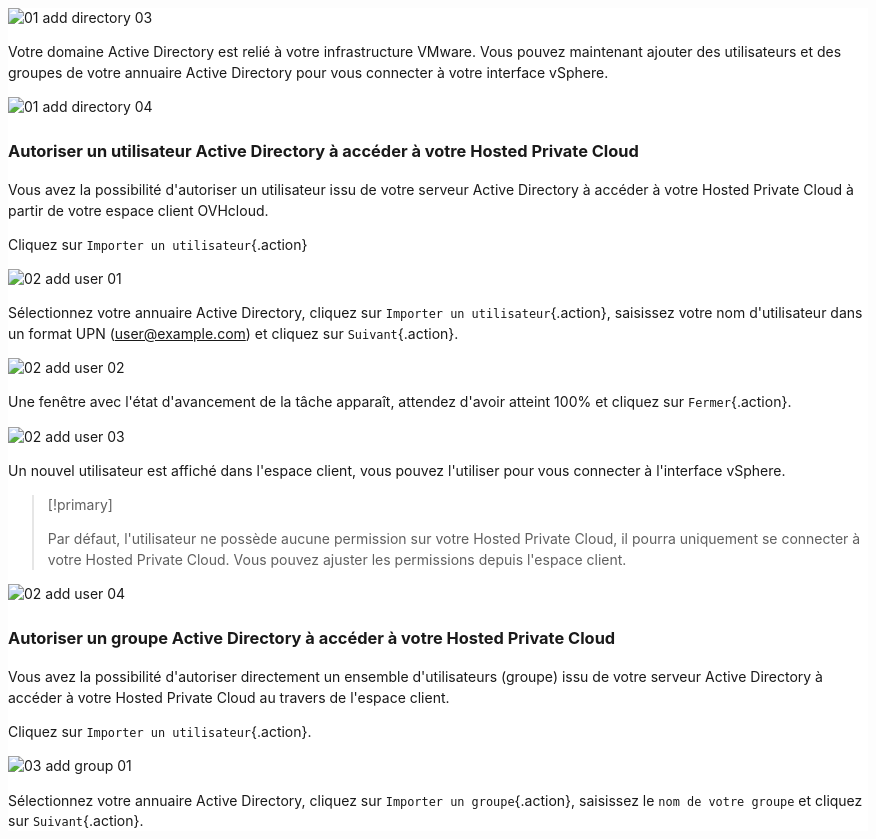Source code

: ![01 add directory 03](images/01-add-directory03.png)

Votre domaine Active Directory est relié à votre infrastructure VMware. Vous pouvez maintenant ajouter des utilisateurs et des groupes de votre annuaire Active Directory pour vous connecter à votre interface vSphere.

![01 add directory 04](images/01-add-directory04.png)

### Autoriser un utilisateur Active Directory à accéder à votre Hosted Private Cloud

Vous avez la possibilité d'autoriser un utilisateur issu de votre serveur Active Directory à accéder à votre Hosted Private Cloud à partir de votre espace client OVHcloud.

Cliquez sur `Importer un utilisateur`{.action}

![02 add user 01](images/02-adduser01.png)

Sélectionnez votre annuaire Active Directory, cliquez sur `Importer un utilisateur`{.action}, saisissez votre nom d'utilisateur dans un format UPN (user@example.com) et cliquez sur `Suivant`{.action}.

![02 add user 02](images/02-adduser02.png)

Une fenêtre avec l'état d'avancement de la tâche apparaît, attendez d'avoir atteint 100% et cliquez sur `Fermer`{.action}.

![02 add user 03](images/02-adduser03.png)

Un nouvel utilisateur est affiché dans l'espace client, vous pouvez l'utiliser pour vous connecter à l'interface vSphere. 

> [!primary]
>
> Par défaut, l'utilisateur ne possède aucune permission sur votre Hosted Private Cloud, il pourra uniquement se connecter à votre Hosted Private Cloud. Vous pouvez ajuster les permissions depuis l'espace client.
>

![02 add user 04](images/02-adduser04.png)


### Autoriser un groupe Active Directory à accéder à votre Hosted Private Cloud

Vous avez la possibilité d'autoriser directement un ensemble d'utilisateurs (groupe) issu de votre serveur Active Directory à accéder à votre Hosted Private Cloud au travers de l'espace client.

Cliquez sur `Importer un utilisateur`{.action}.

![03 add group 01](images/03-addgroup01.png)

Sélectionnez votre annuaire Active Directory, cliquez sur `Importer un groupe`{.action}, saisissez le `nom de votre groupe` et cliquez sur `Suivant`{.action}.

+ + + + +

# TASK BRIEF
Check each line of the listing above for the string "saisissez" and return those that contain it.

# SOLUTION TO THE PROBLEM
Sélectionnez votre annuaire Active Directory, cliquez sur `Importer un utilisateur`{.action}, saisissez votre nom d'utilisateur dans un format UPN (user@example.com) et cliquez sur `Suivant`{.action}.
Sélectionnez votre annuaire Active Directory, cliquez sur `Importer un groupe`{.action}, saisissez le `nom de votre groupe` et cliquez sur `Suivant`{.action}.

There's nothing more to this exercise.